Present the text lines of all the items below as a numbered list, omitting blank lines and leaving the pictures out of the answer.

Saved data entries
______
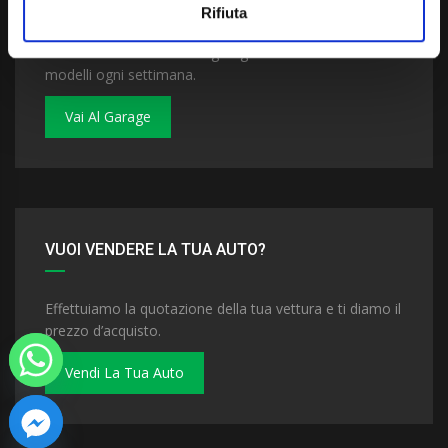
Rifiuta
Dai un'occhiata al nostro garage. Troverai nuovi
modelli ogni settimana.
Vai Al Garage
VUOI VENDERE LA TUA AUTO?
Effettuiamo la quotazione della tua vettura e ti diamo il
prezzo d’acquisto.
Vendi La Tua Auto
 chaty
______
▶ _Exercise output_
1. Rifiuta
2. Dai un'occhiata al nostro garage. Troverai nuovi
3. modelli ogni settimana.
4. Vai Al Garage
5. VUOI VENDERE LA TUA AUTO?
6. Effettuiamo la quotazione della tua vettura e ti diamo il
7. prezzo d’acquisto.
8. Vendi La Tua Auto
9.  chaty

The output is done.